Document section
┌──
- The Washington Times - Monday, October 28, 2002

Over 20,000 pages of complex regulations have been created to govern our income tax code, which consists of over 1.3 million words, according to a study by the Joint Committee on Taxation. Due to this complexity in the Internal Revenue Code, tax compliance alone costs Americans $250 billion a year. Clearly, overhauling our nation's tax code would be a huge boon to American taxpayers and the U.S. economy.
Treasury Secretary Paul O'Neill plans to present recommendations for simplifying the U.S. income tax code to President Bush in the coming weeks. Any effort to fundamentally reform the tax code should be driven by principles than can be universally agreed upon. As Mr. O'Neill, President Bush and the U.S. Congress work to overhaul our tax system, I suggest the following seven guiding principles. Any fundamental tax reform must result in a tax code that is simple, fair, voluntary, transparent, border neutral, industry neutral, strengthens Social Security and has manageable transition costs.
These neutral principles would all be fulfilled by my proposal to eliminate all income and payroll taxes and replace them with a national retail sales tax. This "FairTax" plan is a compelling proposal that would benefit the U.S. economy, businesses across the nation, and all American taxpayers. These principles include:
m Simple: The President's tax reforms must result in a tax code that is easy to understand for all Americans no matter one's education, occupation, or station in life. The FairTax plan is simple. It eliminates the more than 10,000 pages of complexities in the current income tax code once and for all, replacing them with a simple uniform sales tax.
m Fair: Fundamental tax reform proposals must protect the poor and treat everyone else the same. No exemptions. No exclusions. No advantages. The FairTax plan is fair. It contains a rebate of the sales tax for every household, designed to totally rebate the tax consequences of spending up to the poverty line. This rebate mechanism protects low-income Americans, ensuring that every household can buy necessities tax-free. Under the FairTax, all Americans receive equal, fair treatment.
m Voluntary: Americans deserve a tax system that is not coercive or intrusive. Under the FairTax, every citizen becomes a voluntary taxpayer, paying as much as they choose, when they choose, by how they choose to spend.
m Transparent: The cost of government should be transparent to all Americans, with no "hidden" taxes. According to a Harvard study, the current tax component in our price system averages 22 percent, meaning that the least well off among us lose 22 percent of their purchasing power from the embedded costs of corporate taxes, payroll taxes, and compliance costs. The FairTax eliminates the hidden tax component from our price system and allows the market to drive the tax component out of the price system.
m Border Neutral: Any fundamental tax reform plans must ensure that our exports are unburdened by any tax component in the price system, while imports carry the same tax burden at retail as our domestic competition. Under the FairTax, imported goods and domestically produced goods would receive the same U.S. tax treatment at the checkout counter. Moreover, our exports would go abroad unburdened by any tax component in the price system.
└──
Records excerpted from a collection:
┌──
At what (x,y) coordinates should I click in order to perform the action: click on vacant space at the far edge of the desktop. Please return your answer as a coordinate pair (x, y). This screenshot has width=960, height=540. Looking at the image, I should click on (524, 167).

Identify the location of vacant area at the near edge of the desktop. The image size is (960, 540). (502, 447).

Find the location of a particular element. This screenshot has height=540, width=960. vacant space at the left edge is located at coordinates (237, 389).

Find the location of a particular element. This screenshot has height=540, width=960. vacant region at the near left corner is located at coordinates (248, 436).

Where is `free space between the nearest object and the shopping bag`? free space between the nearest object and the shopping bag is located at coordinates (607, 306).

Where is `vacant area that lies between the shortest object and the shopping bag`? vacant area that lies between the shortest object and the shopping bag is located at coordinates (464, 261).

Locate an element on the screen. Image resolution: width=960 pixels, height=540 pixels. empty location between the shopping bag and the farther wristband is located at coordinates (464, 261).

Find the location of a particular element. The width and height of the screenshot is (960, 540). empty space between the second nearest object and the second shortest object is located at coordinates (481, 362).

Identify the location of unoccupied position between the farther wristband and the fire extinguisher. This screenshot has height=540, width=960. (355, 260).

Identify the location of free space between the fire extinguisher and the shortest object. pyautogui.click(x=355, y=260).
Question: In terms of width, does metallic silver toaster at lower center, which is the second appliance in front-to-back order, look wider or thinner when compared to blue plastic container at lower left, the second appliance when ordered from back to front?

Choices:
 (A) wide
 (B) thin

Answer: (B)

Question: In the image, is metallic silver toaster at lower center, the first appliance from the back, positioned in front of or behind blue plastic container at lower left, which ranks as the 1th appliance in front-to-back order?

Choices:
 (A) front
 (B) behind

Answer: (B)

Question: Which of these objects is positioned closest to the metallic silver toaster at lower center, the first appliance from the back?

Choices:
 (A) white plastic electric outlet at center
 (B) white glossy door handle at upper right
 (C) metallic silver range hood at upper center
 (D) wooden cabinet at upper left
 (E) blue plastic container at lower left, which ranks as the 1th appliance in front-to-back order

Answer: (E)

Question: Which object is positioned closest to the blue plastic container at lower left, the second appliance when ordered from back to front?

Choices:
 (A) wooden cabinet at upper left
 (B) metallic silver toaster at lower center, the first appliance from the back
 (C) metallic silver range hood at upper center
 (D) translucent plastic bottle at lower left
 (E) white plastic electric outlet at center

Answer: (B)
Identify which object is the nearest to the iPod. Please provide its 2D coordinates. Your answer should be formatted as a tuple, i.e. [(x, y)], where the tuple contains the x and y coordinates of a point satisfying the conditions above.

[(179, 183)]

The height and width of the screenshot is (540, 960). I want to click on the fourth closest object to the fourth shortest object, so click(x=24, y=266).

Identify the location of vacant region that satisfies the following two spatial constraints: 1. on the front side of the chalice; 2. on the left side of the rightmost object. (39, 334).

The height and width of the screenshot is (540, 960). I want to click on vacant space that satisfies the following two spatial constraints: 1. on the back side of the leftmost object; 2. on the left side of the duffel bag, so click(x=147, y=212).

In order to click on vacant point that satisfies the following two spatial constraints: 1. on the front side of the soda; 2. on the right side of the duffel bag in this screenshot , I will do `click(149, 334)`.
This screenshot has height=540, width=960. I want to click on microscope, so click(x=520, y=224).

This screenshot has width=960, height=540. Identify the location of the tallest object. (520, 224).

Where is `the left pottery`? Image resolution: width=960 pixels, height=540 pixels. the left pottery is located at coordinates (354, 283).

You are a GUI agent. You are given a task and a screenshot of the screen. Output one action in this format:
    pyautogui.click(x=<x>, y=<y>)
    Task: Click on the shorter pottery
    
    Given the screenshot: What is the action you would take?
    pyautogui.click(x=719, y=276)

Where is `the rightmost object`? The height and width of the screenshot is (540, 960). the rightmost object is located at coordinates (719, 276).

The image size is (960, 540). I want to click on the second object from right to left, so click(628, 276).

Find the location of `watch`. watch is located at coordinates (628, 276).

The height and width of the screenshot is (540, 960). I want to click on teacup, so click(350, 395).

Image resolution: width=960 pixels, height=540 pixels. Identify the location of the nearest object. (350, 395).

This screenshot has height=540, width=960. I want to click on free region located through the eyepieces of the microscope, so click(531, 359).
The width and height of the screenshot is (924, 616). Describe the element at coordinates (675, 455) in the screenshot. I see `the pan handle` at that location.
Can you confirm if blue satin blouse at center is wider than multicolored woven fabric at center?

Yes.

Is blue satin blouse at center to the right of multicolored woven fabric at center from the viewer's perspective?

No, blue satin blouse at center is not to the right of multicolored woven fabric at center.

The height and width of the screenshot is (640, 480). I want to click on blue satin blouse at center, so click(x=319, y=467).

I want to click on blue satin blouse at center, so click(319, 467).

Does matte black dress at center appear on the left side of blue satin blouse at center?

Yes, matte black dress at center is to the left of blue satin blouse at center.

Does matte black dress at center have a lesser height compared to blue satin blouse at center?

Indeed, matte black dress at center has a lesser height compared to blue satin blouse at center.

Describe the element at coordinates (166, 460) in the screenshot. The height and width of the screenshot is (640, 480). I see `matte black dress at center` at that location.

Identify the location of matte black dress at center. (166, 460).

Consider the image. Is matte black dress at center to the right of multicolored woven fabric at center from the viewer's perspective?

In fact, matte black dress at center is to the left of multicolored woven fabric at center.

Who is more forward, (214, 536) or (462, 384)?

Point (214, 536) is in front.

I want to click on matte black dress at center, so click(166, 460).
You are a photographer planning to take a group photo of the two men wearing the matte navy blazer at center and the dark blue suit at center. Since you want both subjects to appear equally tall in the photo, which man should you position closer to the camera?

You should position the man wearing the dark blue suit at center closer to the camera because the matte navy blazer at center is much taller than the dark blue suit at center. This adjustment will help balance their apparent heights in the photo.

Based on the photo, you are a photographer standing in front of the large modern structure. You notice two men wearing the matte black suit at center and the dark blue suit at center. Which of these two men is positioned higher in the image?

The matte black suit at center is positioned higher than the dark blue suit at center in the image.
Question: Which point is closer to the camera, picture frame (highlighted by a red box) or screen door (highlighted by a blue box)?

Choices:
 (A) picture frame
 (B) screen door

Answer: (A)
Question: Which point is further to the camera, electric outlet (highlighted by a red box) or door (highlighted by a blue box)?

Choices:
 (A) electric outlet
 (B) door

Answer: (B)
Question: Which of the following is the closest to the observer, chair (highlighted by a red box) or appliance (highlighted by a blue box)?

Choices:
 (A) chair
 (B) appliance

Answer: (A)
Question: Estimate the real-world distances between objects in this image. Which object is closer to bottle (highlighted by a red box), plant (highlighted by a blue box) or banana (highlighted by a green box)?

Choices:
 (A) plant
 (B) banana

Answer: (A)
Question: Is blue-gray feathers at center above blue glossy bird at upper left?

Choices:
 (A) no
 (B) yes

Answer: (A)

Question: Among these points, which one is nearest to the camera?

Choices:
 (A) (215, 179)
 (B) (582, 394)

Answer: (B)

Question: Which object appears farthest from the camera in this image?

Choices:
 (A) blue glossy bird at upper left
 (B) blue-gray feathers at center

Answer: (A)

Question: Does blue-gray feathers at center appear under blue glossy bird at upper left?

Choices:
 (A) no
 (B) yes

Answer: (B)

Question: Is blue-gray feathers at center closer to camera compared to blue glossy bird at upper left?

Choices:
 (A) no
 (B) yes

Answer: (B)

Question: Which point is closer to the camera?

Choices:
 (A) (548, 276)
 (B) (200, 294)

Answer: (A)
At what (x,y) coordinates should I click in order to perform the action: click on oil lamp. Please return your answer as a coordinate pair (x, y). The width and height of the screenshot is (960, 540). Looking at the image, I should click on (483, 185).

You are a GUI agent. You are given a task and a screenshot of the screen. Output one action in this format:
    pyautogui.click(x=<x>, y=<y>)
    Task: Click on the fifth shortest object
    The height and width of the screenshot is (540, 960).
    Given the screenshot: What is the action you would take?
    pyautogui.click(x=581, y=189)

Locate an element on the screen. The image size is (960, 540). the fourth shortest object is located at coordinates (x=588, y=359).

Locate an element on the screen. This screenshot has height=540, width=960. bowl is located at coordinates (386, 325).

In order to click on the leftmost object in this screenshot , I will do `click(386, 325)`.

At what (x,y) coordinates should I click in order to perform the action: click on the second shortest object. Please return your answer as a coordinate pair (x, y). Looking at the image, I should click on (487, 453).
└──
Task to carry out
Write a continuation of the op-ed on tax reform and the FairTax, beginning right after its last sentence. Nothing in the records is required for this work.

Written reply
m Industry Neutral: The President's tax reforms must be neutral between businesses and industries. There is no good reason that our neighbor who builds a bookstore, hires our kids, votes in our elections, and supports our community should be placed at a seven percent disadvantage against an Internet bookstore. Nor is there a good reason why I, as a dentist, didn't have to collect a sales tax in Georgia while my neighbor, the retailer, did. The first principle of government ought to be neutrality, and a plan like the FairTax would ensure industry neutrality.
m Strengthens Social Security: Fundamental reform must address the future of Social Security. The FairTax plan would strengthen Social Security by paying Social Security benefits out of the general sales tax revenues. The sales tax would be collected from 282 million Americans and 51 million visitors to our shores. Revenues to Social Security and Medicare would double, as we expect the size of the economy to double, in 13 to 14 years under the proposal.
Given the significant impacts of a weakened U.S. economy, Congress and the White House must no longer allow a tax code that inhibits economic growth to persist. Eliminating the income tax will bring long-term interest rates down to municipal bond rates, ultimately reducing interest rates by 30 percent. The FairTax would bring a 26 percent increase in exports in the first year, as well as a 76 percent increase in capital investment, leading to increases in productivity and real wages. Furthermore, all the world's investors will have even greater reasons to invest in our stock market.
In the interests of economic growth and fairness for all American taxpayers, it is time to fundamentally reform the U.S. income tax code. Americans deserve a simple, fair, voluntary, transparent, and neutral tax system. Let's make the tax code less taxing.

Rep. John Linder, a Republican from Georgia, is chairman of the House Rules Subcommittee on Technology.